Invité à la Table des Éditeurs de l'Agence Anadolu, mercredi, le ministre a commenté l'actualité sécuritaire, notamment les opérations de lutte contre le terrorisme de la Turquie.
Il a rappelé que certains, dans un esprit d'opposition au gouvernement, critiquent la présence de la Turquie, notamment dans le Nord de la Syrie, un comportement qu'il juge inacceptable au regard des enjeux de sécurité nationale que cela représente.
"Certains demandent 'que faisons nous ici ou là'. Si l'explosif est préparé à Afrin, et si les terroristes sont entrainés à Afrin, nous devons être à Afrin. Nous devons être présent à l'Ouest comme à l'Est de l'Euphrate", a t-il martelé.
Il a exprimé son regret que la Turquie n'ait pas pu intervenir à Raqqa.
"Si seulement nous étions rentrés dans Raqqa, si seulement nous y étions présents. On en comprendra l'importance dans 3 ou 5 ans", a-t-il estimé.
Soylu a indiqué que la lutte contre l'organisation terroriste PKK se poursuit d'une manière déterminée.
"Nous avons fait subir un grand choc physique et psychologique à l'organisation terroriste. Sur notre territoire, nous avons neutralisé 371 de ses dirigeants", a-t-il expliqué.
Il a notamment mis en avant la politique efficace appliquée par la Turquie pour freiner le flux migratoire provoqué par les crises qui agitent la région.
"En 2015, 8 500 personnes ont transité vers les îles (grecques), en 2017 seulement 79, et pour les 10 premiers mois de cette année, 86", a-t-il souligné.
Le ministre turc a estimé, qu'en accueillant les syriens, la Turquie avait donné une leçon d'humanité au monde entier.
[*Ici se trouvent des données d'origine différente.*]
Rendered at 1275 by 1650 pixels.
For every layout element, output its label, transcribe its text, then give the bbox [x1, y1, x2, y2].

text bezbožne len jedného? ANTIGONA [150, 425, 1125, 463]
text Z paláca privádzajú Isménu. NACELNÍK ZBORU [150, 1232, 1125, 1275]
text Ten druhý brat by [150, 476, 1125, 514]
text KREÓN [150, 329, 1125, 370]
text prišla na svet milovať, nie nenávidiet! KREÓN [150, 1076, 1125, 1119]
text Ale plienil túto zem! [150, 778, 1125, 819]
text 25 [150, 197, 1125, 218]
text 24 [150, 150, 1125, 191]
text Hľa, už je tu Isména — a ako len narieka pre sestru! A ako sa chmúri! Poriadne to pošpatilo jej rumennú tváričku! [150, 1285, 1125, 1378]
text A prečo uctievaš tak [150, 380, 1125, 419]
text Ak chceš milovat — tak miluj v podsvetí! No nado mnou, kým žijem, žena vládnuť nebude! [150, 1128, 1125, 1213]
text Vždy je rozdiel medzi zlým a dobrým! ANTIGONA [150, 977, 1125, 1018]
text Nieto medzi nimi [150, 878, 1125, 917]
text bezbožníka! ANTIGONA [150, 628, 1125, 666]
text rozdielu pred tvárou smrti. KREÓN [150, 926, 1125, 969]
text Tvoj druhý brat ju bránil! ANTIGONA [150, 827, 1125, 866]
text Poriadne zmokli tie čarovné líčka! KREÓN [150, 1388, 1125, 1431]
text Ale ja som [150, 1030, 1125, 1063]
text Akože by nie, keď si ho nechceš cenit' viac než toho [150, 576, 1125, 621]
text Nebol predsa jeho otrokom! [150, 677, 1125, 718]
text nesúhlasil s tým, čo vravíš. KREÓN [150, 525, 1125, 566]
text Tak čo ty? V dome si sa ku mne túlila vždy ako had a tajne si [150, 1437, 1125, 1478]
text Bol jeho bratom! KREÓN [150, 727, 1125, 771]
"Les générations futures porteront, la tête haute, la fierté de nos actions envers les syriens, et pourront dire aux européens, 'nous l'avons fait mais vous ne nous avez pas soutenus'", a-t-il relevé.
Il a, par ailleurs, critiqué les entrepreneurs turcs en raison de leurs comportements vis à vis des syriens, "ils nous ont demandé d'enregistrer les syriens pour qu'ils puissent les embaucher légalement, mais une fois en place, ils n'ont pas tous respectés leurs engagements", a t-il dit, avant d'ajouter :
"L'apport fourni par les Syriens dans notre économie, malheureusement, nos hommes d'affaires ne l'ébruitent pas."